> **TEXT BLOCK**:
Her name is KC Davis. She wrote a book called “How to Keep House While Drowning” & she also has a podcast called Struggle Care. Her story was ridiculously relatable to me & she too, had a baby around the same time we had Liam. Right when the world shut down. Everyone remember what a fun that time was or have we all just shoved that dark time into a box and put it into the deepest corner of our brains? Yeah, me too.

Anyways one of the largest take aways from her book (I have tons but this one was the biggest door that was unlocked for me), was how much moral value I was placing on things. She calls them care tasks, which is an amazing term to use because it helps to peel away that moral value. Laundry, dishes, and cleaning aren’t chores, they are a form in which you care for yourself by making your space function for you, a.k.a: care task.

When it clicked while I was reading the book, I basically just internally combusted. I was so baffled at just how much moral value I was putting on tasks like dishes, laundry, cleaning, meal prep, organization & literally EVERYTHING! Not only that, but realizing how much it was effecting the probability of me doing actually doing those things on a cycle. “Well if I’m already failing, failing longer can’t hurt.” Then I’d be consumed with overwhelm when I finally did them because they were so much harder to do the longer I waited. The messes got bigger. The dish pile was higher. The laundry mound seemed endless. I did the bare minimum to make sure we didn’t have moldy dishes or garbage strewn all over. Even that was mentally exhausting because I wanted to do more but looking at task the way I was made it seem monumentally harder to push myself to complete it.

Another one of her biggest points is “you don’t exist to serve your space, your space exists to serve you.” Hello! Duh, I’m over here preaching about how everyone is different & I’m trying to force myself to stick to Sally Sue’s 7 day cleaning schedule like it’s going to solve all my problems. Errrrr, wrong. No wonder I have a laundry room full of organizational receptacles I found at Target that went there to die because they were not jiving with my flavor of chaos. Look, if your pantry, fridge, cabinets, toy situation, closet, whatever it is, look like it’s out of a home & garden magazine, yes I am mildly jealous of you & I wish to live vicariously through your organizational skills. I wish I that could figure out a way to do that where worked for me in the long run. I tried, hence the laundry room of dead receptacles. And the moral of the story is, it’s okay that it doesn’t work for me. That was what the message in my last post was about. It’s okay if my functional is classified as dysfunctional, because it works for me.

> **SUPPLIED DATA**:
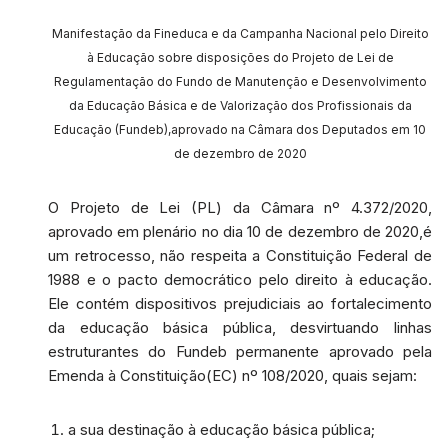
Manifestação da Fineduca e da Campanha Nacional pelo Direito
à Educação sobre disposições do Projeto de Lei de
Regulamentação do Fundo de Manutenção e Desenvolvimento
da Educação Básica e de Valorização dos Profissionais da
Educação (Fundeb),aprovado na Câmara dos Deputados em 10
de dezembro de 2020
O Projeto de Lei (PL) da Câmara nº 4.372/2020,
aprovado em plenário no dia 10 de dezembro de 2020,é
um retrocesso, não respeita a Constituição Federal de
1988 e o pacto democrático pelo direito à educação.
Ele contém dispositivos prejudiciais ao fortalecimento
da educação básica pública, desvirtuando linhas
estruturantes do Fundeb permanente aprovado pela
Emenda à Constituição(EC) nº 108/2020, quais sejam:
a sua destinação à educação básica pública;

> **TASK DIRECTIONS**: Reproduce the passage on household care tasks above, from "Her name is" up to and including "a.k.a: care task.".

> **EXERCISE SOLUTION**:
Her name is KC Davis. She wrote a book called “How to Keep House While Drowning” & she also has a podcast called Struggle Care. Her story was ridiculously relatable to me & she too, had a baby around the same time we had Liam. Right when the world shut down. Everyone remember what a fun that time was or have we all just shoved that dark time into a box and put it into the deepest corner of our brains? Yeah, me too.

Anyways one of the largest take aways from her book (I have tons but this one was the biggest door that was unlocked for me), was how much moral value I was placing on things. She calls them care tasks, which is an amazing term to use because it helps to peel away that moral value. Laundry, dishes, and cleaning aren’t chores, they are a form in which you care for yourself by making your space function for you, a.k.a: care task.